Malone recruited a friend and into the wilderness they went… only to be stopped dead by a huge waterfall they could not get over. Four years later, Mike and a couple of experienced climbing friends finally reached the slot canyon he’d glimpsed from the air. Malone named it “Valhalla” after the mythic Viking hall of the slain.
“It’s been an obsession, is a good word for it,” admits Malone.
Malone then reached out to OPB’s Oregon Field Guide to reveal the remote gorge. Producer Jule Gilfillan and OPB Senior Videographer Todd Sonflieth, along with Mt St Helens Volcano Rescue member and backcountry guide Jared Smith joined the next expedition. They followed Mike on the grueling 10-hour hike up the South Fork of the North Fork Breitenbush River to capture video of the canyon.
Towering moss-covered cliffs rose straight-up from the riverbed. Deeper inside the canyon, a 20-foot waterfall gushed over an enormous boulder; Jared Smith found a way through a hidden cave, summited the waterfall and captured images of the upper slot canyon – and another enormous waterfall.
Those few tantalizing video frames would fill Malone’s imagination for another year…
One more scout trip in June 2105 confirmed that the 100-foot waterfall Malone had seen from the air was not one falls but in fact a two, coming from two separate streams. The scout also convinced safety lead Jared Smith that Mike Malone would likely never see the entire canyon.

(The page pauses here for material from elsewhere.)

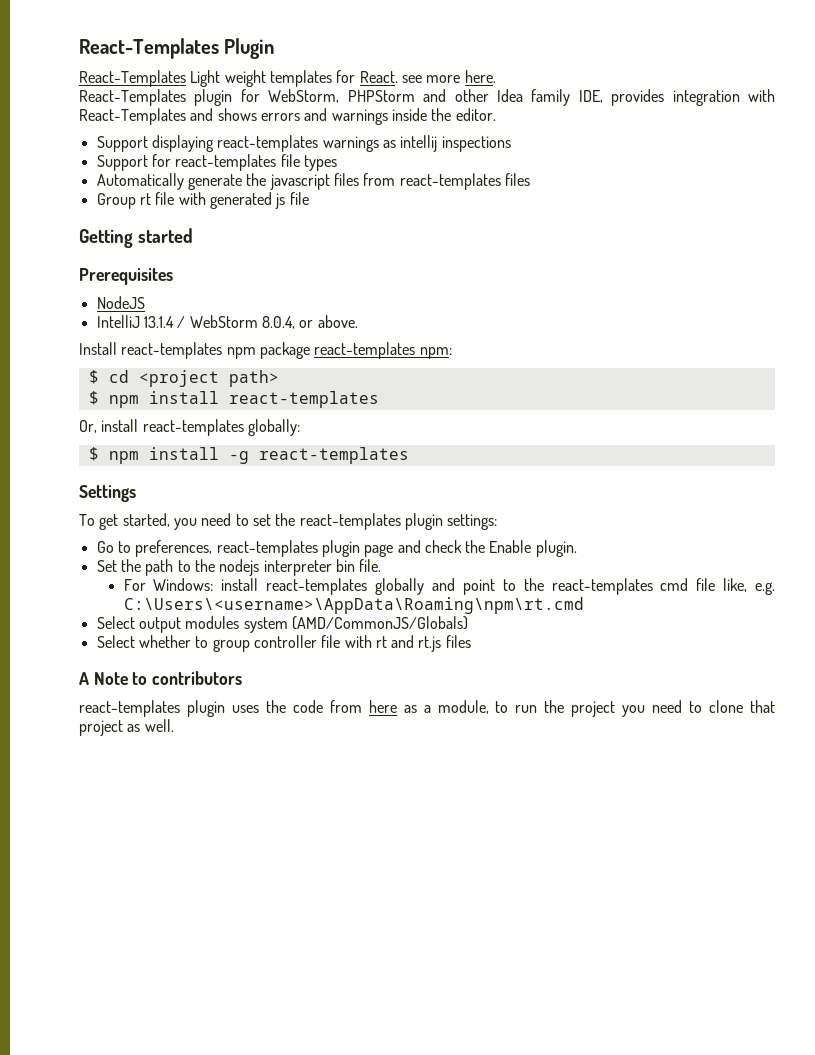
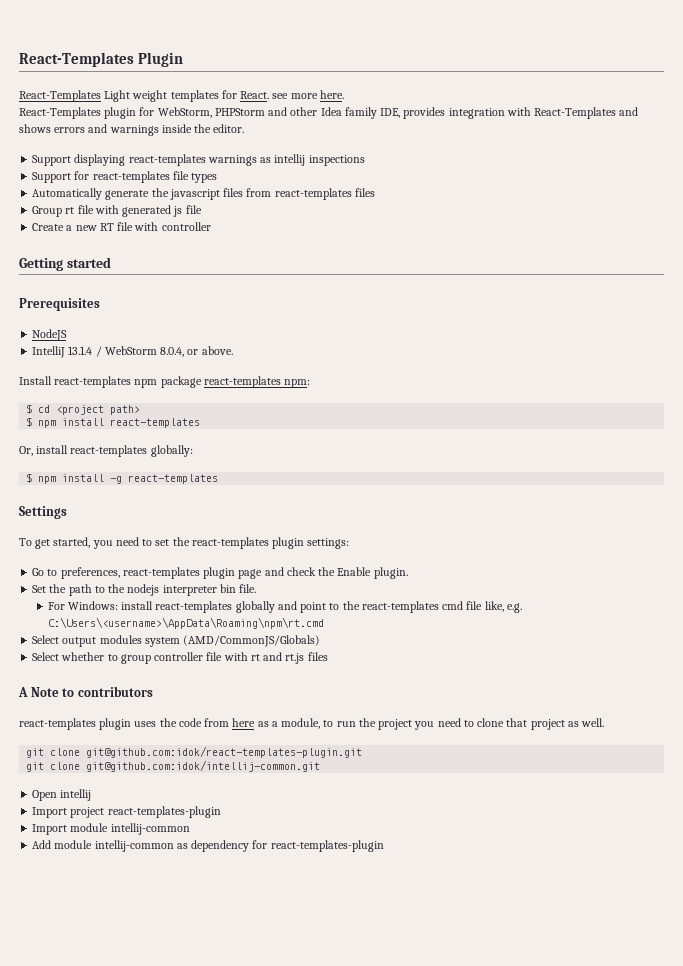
(309, 198) none -> [32,222,211,231] // Create a new RT file with controller
(174, 725) none -> [26,746,363,758] [26,760,321,772] [32,789,92,801] [32,806,221,818] [32,823,190,835] [32,840,384,852] // git clone git@github.com:idok/react-templates-plugin.git // git clone git@github.com:idok/intellij-common.git // Open intellij // Import project react-templates-plugin // Import module intellij-common // Add module intellij-common as dependency for react-templates-plugin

“It’s a very expert environment and unless you have rappelled and ascended ropes and you understand the dangers of rappelling, it’s not a very safe environment to travel up or down.”
So for the main expedition, Mike Malone would again travel upstream with his son Sean and meet Smith at the “Gates of Valhalla” for a deep exploration of the slot canyon above the Falls.
In July 2015, Oregon Field Guide assembled its largest, most complex expedition ever to document the exploration of the canyon. A crew of five fearless canyoneers, including Uncage the Soul adventure photographers John Waller and Ben Canales, arborist Brian French and Smith’s Mt St. Helens Volcano Rescue partner Mike Williams to navigate the half-mile canyon from the 100-foot waterfall Malone saw from the air, all the way down through the “Gates of Valhalla” entrance.
With just two brief scout trips and some aerial reconnaissance the “canyon crew” of Valhalla explorers had almost no idea what they were getting themselves into.
The canyon’s isolation and extreme conditions also made it one of the most dangerous projects OFG has ever filmed.
But the gods of Valhalla were smiling; three days after they began, the exhausted but elated canyon crew met up with Mike Malone and his son Sean, who had never seen his father’s object of obsession before, right on time.
For Jared Smith, the expedition was “life-changing.” The rest of the canyon crew agreed with Smith’s assessment and all rated it a “10” on their adventure meters.